We’ve been pretty quiet lately…this is part of the reason why. I hope you can appreciate how difficult and personal this was for Felicity to write, and how brave it was of her to share it with us. — OH
I have a hidden health problem: chronic PTSD brought on by years of traumatic abuse as a child. A large part of my ongoing difficulties are my half-buried memories…kind of like a scattered jigsaw puzzle that my brain wants to reassemble, so I can see a particular set of circumstances in the light of the present.
I have no control over when this happens, or which set of memories will be popping up. This leads me to feel helpless, that I cannot “control” my thoughts, or my life. Each time, I wish I knew that this would be the last puzzle to resurface, so that I will no longer suffer the side effects of my PTSD. These include nightmares, severe insomnia, a fear of falling asleep, anxiety, gloominess, feeling depressed, eating too much of the wrong foods, and even having old injuries suddenly start hurting (due to muscle spasms).
For weeks or months, all these symptoms happen at once, so that I can barely get out of bed in the morning. I find myself thinking “why bother brushing my teeth, exercising, showering or setting goals because none of it will do any good”. I am quite miserable. When the often agonizing set of memories is finally reassembled (it can take 2 weeks or more if I fight it by not sleeping), I use the technique that counselors have taught me: to process and release this trauma, so that it no longer haunts my dreams and waking moments.
Why bother dwelling on the past? I have no choice. Write about it in a journal and then burn it or forget it? Nope. Does not work for me. This is what having PTSD based on multiple traumas does to me.
This latest bout was triggered by seeing Monarch butterfly larvae. Innocuous, huh? Not for me. Suddenly, second grade memories of a Monarch butterfly landing on my hand in the apartment play yard. The girl who was head of the clique becoming jealous, and over a few days manipulating me to do something so stupid and mean it still haunts my waking memories. The aftermath: I was ostracized by everyone, labeled as a “bad girl”, and hit with sticks and stones by those girls. Someone tried to help, but I was so scared of my parents I didn’t allow them to help me. I had to forgive myself for what I did as a 6 or 7 year old and feel gratitude towards the one who offered help I did not accept.

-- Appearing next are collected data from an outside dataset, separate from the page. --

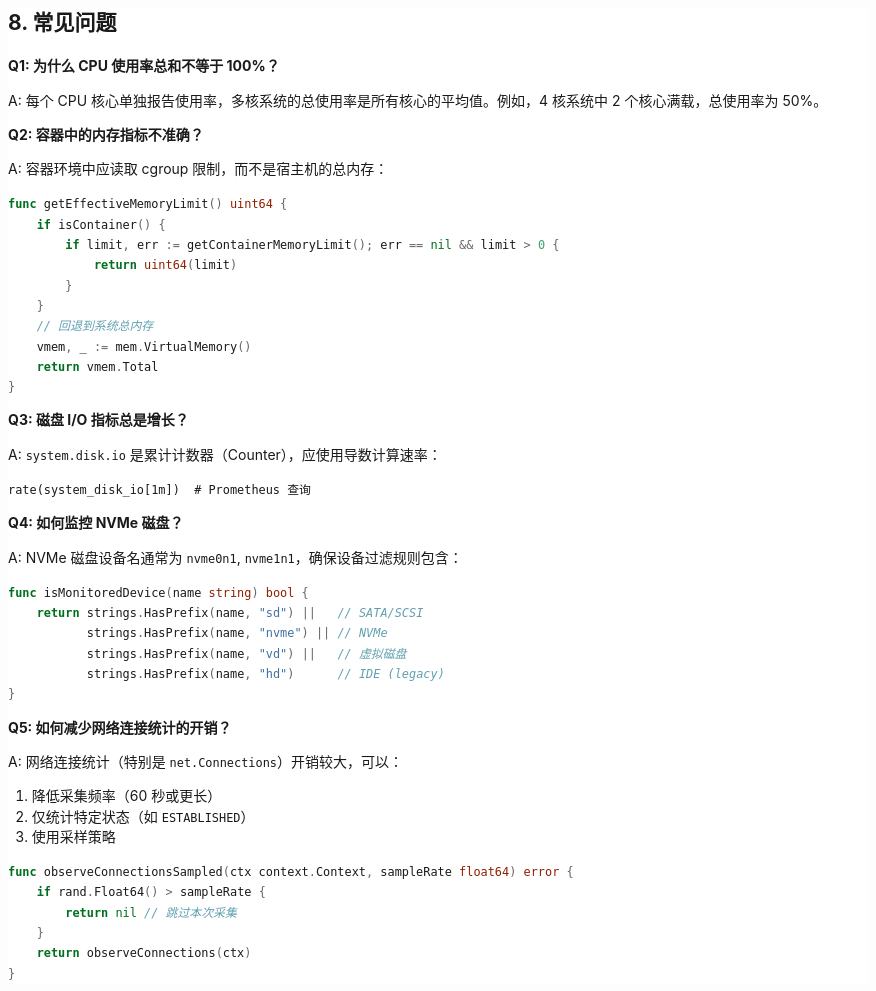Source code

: 
## 8. 常见问题

**Q1: 为什么 CPU 使用率总和不等于 100%？**

A: 每个 CPU 核心单独报告使用率，多核系统的总使用率是所有核心的平均值。例如，4 核系统中 2 个核心满载，总使用率为 50%。

**Q2: 容器中的内存指标不准确？**

A: 容器环境中应读取 cgroup 限制，而不是宿主机的总内存：

```go
func getEffectiveMemoryLimit() uint64 {
    if isContainer() {
        if limit, err := getContainerMemoryLimit(); err == nil && limit > 0 {
            return uint64(limit)
        }
    }
    // 回退到系统总内存
    vmem, _ := mem.VirtualMemory()
    return vmem.Total
}
```

**Q3: 磁盘 I/O 指标总是增长？**

A: `system.disk.io` 是累计计数器（Counter），应使用导数计算速率：

```text
rate(system_disk_io[1m])  # Prometheus 查询
```

**Q4: 如何监控 NVMe 磁盘？**

A: NVMe 磁盘设备名通常为 `nvme0n1`, `nvme1n1`，确保设备过滤规则包含：

```go
func isMonitoredDevice(name string) bool {
    return strings.HasPrefix(name, "sd") ||   // SATA/SCSI
           strings.HasPrefix(name, "nvme") || // NVMe
           strings.HasPrefix(name, "vd") ||   // 虚拟磁盘
           strings.HasPrefix(name, "hd")      // IDE (legacy)
}
```

**Q5: 如何减少网络连接统计的开销？**

A: 网络连接统计（特别是 `net.Connections`）开销较大，可以：

1. 降低采集频率（60 秒或更长）
2. 仅统计特定状态（如 `ESTABLISHED`）
3. 使用采样策略

```go
func observeConnectionsSampled(ctx context.Context, sampleRate float64) error {
    if rand.Float64() > sampleRate {
        return nil // 跳过本次采集
    }
    return observeConnections(ctx)
}
```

Ordinarily I take indica-heavy cannacaps such as LA Confidential, or high CBD strains for anxiety and pain. This time around when I realized I was falling into a depression, I added Sour Diesel cannacaps to my regimen. I took Sour Diesel, one cannacap in the morning and one in the evening, for about a week. It helped me stay calm and be able to think in a non-negative fashion. After the first week I was able to drop to mornings only. Positive thinking came at the end of the second week. In week three I was able to sleep in 3 to 4 hour snatches. I started cooking again, with a few minor mistakes. I was still forgetful and foggy-brained from lack of sleep and anxiety.
As I write this, almost a month later, the blackest part of my depression is gone. I still take Sour Diesel in the morning to combat the sadness and inertia. Sour Diesel has helped me to feel calmer, and have a more positive outlook slowly creep back into my life. I am becoming more active, doing more each day, and not yelling at myself if I have an “off” day. I went back to taking care of myself physically, and starting and finishing projects. I am finally sleeping more than a few hours at a time. I actually want to get out of bed in the morning. I sincerely hope I am done reassembling memories. Yet, if not, I have successfully added Sour Diesel to my armory.
Wishful thinking: as I have been forward and back over my lifetime of memories multiple times already – too bad I’m not a Time Lady with a TARDIS so I could go back and fix my mistakes and deal with the cruelty of others with what I know now. Sigh. This sentiment is regret and I have to shed that, too. Work in Progress.
P.S. Don’t ever let anyone tell you that children being cruel to other children is OK or “just a learning experience”. It’s not. The scars last a lifetime.